As an avid consumer of media, I’ve always got an ear out for a good interview. And I heard an absolute humdinger on Radio New Zealand in the car on the way to work this morning:
New Zealand First leader Winston Peters appeared on Radio New Zealand as part of their pre-election The Leader Interview series. Find the interview here: it starts at the 20 minute mark): http://www.radionz.co.nz/news/political/339374/the-leader-interview-winston-peters
Normally political interviews are a giant turn-off for me, but this was a classic match-up: rude, personal, unprepared and combative on one side, while calm persistence stalked relentlessly on the other. It was so good/bad that even after arriving in my car parking spot I ended up sitting in my car for 10 minutes listening to it: god only knows what people arriving into the car park for work in the morning thought of this obviously strange man throwing his hands in the air every few seconds.
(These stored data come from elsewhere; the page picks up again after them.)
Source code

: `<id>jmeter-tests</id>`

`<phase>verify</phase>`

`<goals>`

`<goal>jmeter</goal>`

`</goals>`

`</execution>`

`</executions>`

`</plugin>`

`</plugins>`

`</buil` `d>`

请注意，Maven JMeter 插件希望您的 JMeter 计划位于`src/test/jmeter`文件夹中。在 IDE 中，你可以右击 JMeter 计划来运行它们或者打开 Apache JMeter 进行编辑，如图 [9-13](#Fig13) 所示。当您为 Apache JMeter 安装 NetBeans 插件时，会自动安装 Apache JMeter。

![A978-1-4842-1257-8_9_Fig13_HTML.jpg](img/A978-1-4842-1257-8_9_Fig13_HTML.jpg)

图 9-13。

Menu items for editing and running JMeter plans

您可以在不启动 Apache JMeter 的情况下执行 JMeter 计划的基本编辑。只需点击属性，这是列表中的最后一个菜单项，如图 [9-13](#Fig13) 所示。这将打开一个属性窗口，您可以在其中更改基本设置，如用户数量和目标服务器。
After a gentle intro, it started to heat up when Guyon asked the question: “How come you’ve been sacked three times as a Minister?” But that was merely an aperitif: a frothy amuse-bouche before the main course was served.
It arrived on a silver platter (at the 27 minute mark of the YouTube clip) when the interview turned to NZ First policies, and Winston tells Guyon off for wasting the first ten minutes of the interview not talking about them.
The first policy to come up is the proposal to take GST off food. “No,” says Winston, “off basic food,” which he says would take about $600m-$700m off the cost of food for people.
“But it’s a $3 billion policy – it says that on your website,” says Guyon.
“Well it might say that on the website, but it should have been corrected,” says Winston.
“Oh, come on,” says Guyon. And we’re into it.
“Come on mate,” says Guyon, “how are voters supposed to know when they look at your website and they see it there and you’re saying it’s wrong?”
Bluster, blither, blather.
“I mean, this is laughable isn’t it? You’re asking for full disclosure from Labour and criticising them, and you can’t even get your own numbers right,” says Guyon.
Then the debate turns to the difference between “most of the food an average family puts in their supermarket trolley” and ‘basic food’. Winston: “If you have difficulty understanding it, ask your grandmother.” Chips? Not basic food. A packet of biscuits? Not basic food. Bread? Yes.
“Who decides what basic food is?” asks Guyon. “We ask our grandmothers, we go up to the till and say what?”
“It will be listed by people who are every day… ordinary people who understand… common English”, says Winston, looking a little uncomfortable and sounding (to me) suspiciously like he is starting to make things up as he goes along.
“So who draws up this list?”
“I’d get a team together of everyday New Zealanders and we’d come up with a list of what basic means.”
“So how can you figure it is $600 million if you don’t even know what it includes?”
“I got a couple of economists onto it.”
“When did you do that?”
“About three and a half years ago.”
“So why did you say there was a mistake on your website only two days ago?”
Ouch.
“So do we take the policies on your website seriously or not?”
Ouch.
And it goes from there. Tax: “what does your proposal cost?” “I was a former Treasurer, I’ve got a good idea of what I am talking about, a lot more experience than you Guyon, it’s not a cost, it will be an earner…”
“What is it?”
“2.5 billion.”
“Over what time?”
And it goes on – and lifts a level when Winston asks “what else would you like to try and dispute here, and become an amateur Treasurer?”
Oh, so good. Unruffled, Guyon persists, getting into exports, which seems to confuse Winston, as he starts laying into the interviewer for having “radically non-performing policy”. Cue lots of talking over each other, until Winston says: “Stop right there, before you makes yourself a self-appointed genius.”
“So you can’t tell us the cost.”
No.
And on into bringing the energy companies back into national ownership, writing off student loan debt (“please Guyon don’t sit here like you know what you’re talking about”), low interest rates for first home buyers (“it’s your ideas that have destroyed people’s hopes in this country” says Winston, warming to it. “I think your ideas are preposterous, they are stupid, they’re ridiculous”)…
“Let’s talk about your policy,” says Guyon.
“You don’t know what you’re talking about,” retorts Winston.
And this truly brilliant interview concludes with Guyon, talking about post-election MMP partnership conversations, asks Winston “what do you want?”
“What do you mean?” (pause) “What do you mean?” “What do you mean by a statement like that, ten days out from the election?”
“It’s a question.”
And then Winston starts singing “what you want, what you need, what do you get?” I think he was aiming at the Quo, but the effect was altogether more threatening than Francis Rossi had ever intended. “This is pathetic,” says Winston.
From the sublime to the ridiculous, this interview had it all – a calm, well-prepared and persistent interviewer, a seemingly unprepared, irritable interviewee, and of course us, the audience making our own judgement.
Normally in our blog we try to dissect topical items and show how you can communicate better, but this was just so good that I think it does it all by itself.
I recommend you watch it - and enjoy it as much as I did.